01 · Section
The default answer is RAG
RAG (retrieval-augmented generation) lets you use a frontier model — Claude, GPT, Gemini — with your private data fetched at query time. You get fresh answers, citations, and the ability to swap models without retraining.
Fine-tuning bakes knowledge into model weights. It is slower to iterate, more expensive, and the moment your data changes the model is stale. For 90% of business use cases, RAG wins on every axis: cost, speed, freshness, observability.
02 · Section
When fine-tuning is genuinely the right call
Style. If you need the model to write in a very specific voice — your brand, a regulated tone, a domain dialect — fine-tuning teaches that more reliably than a long system prompt.
Latency. If you need sub-200ms responses on a small, focused task and cannot afford retrieval overhead, a fine-tuned small model can be the only viable option.
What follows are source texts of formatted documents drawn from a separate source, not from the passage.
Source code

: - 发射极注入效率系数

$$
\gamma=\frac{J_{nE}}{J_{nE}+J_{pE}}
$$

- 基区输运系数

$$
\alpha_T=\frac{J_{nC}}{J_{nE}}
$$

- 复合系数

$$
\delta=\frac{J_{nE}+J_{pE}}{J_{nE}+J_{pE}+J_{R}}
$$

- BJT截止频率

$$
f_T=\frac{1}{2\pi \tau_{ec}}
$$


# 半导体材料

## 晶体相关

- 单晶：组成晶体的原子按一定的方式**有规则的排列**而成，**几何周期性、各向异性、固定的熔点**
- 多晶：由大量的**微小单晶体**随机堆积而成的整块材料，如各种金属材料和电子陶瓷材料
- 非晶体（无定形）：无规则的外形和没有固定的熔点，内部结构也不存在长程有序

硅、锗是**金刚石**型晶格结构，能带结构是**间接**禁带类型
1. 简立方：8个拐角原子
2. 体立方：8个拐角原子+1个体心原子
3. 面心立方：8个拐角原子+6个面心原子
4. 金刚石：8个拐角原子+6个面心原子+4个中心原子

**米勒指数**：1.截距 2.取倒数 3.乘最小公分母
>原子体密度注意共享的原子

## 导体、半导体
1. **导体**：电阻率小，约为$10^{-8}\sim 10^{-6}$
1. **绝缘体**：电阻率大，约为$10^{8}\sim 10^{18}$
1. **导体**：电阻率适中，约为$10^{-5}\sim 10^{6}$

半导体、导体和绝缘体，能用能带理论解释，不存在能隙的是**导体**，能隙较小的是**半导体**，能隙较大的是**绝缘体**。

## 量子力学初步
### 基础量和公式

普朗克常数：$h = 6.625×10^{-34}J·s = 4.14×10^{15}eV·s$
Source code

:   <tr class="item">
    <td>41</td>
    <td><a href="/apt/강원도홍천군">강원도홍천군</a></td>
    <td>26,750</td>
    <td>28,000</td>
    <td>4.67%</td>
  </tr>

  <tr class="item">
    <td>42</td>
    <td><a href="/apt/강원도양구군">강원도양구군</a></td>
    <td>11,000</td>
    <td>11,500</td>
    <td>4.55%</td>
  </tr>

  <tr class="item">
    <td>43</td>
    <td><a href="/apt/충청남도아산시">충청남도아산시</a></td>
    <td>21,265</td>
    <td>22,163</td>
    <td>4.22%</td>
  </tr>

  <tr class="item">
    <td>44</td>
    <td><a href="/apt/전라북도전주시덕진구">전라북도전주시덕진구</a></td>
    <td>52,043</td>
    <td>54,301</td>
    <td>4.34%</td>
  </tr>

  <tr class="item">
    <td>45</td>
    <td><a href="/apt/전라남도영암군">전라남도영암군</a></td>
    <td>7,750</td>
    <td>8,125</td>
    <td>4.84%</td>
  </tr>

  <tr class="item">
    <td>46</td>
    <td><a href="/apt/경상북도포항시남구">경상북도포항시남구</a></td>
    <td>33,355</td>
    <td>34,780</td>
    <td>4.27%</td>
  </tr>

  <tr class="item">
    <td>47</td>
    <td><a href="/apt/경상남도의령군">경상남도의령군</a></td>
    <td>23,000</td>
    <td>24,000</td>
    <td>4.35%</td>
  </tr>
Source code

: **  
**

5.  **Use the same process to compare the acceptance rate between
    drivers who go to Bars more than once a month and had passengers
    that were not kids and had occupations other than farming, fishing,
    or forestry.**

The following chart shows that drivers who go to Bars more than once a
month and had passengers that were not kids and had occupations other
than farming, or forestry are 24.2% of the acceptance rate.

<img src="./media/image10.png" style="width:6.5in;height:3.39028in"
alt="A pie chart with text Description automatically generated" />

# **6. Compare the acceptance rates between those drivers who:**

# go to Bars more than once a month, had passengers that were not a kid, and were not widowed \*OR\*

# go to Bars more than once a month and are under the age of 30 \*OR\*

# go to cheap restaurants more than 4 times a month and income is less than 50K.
Privacy. If your data legally cannot leave a dedicated environment, fine-tuning an open-weight model (Llama, Mistral, Qwen) on a VPC lets you keep everything in-house.
03 · Section
A simple decision flow
Does the answer depend on data that changes more than monthly? → RAG.
Do you need source citations in the answer? → RAG.
Is the task primarily about style or format, not knowledge? → Fine-tune.
Do you have hard latency or privacy constraints? → Fine-tune (small open-weight model).
Most projects answer "yes" to the first two. Build RAG first, measure, and only add fine-tuning when you hit a wall it cannot solve.
Key takeaways
- RAG should be the default for any knowledge-based use case.
- Fine-tune only for style, latency or privacy constraints RAG cannot meet.
- Build RAG first, add fine-tuning as a second-stage optimisation if needed.
- Measure with a golden eval set before and after every architectural change.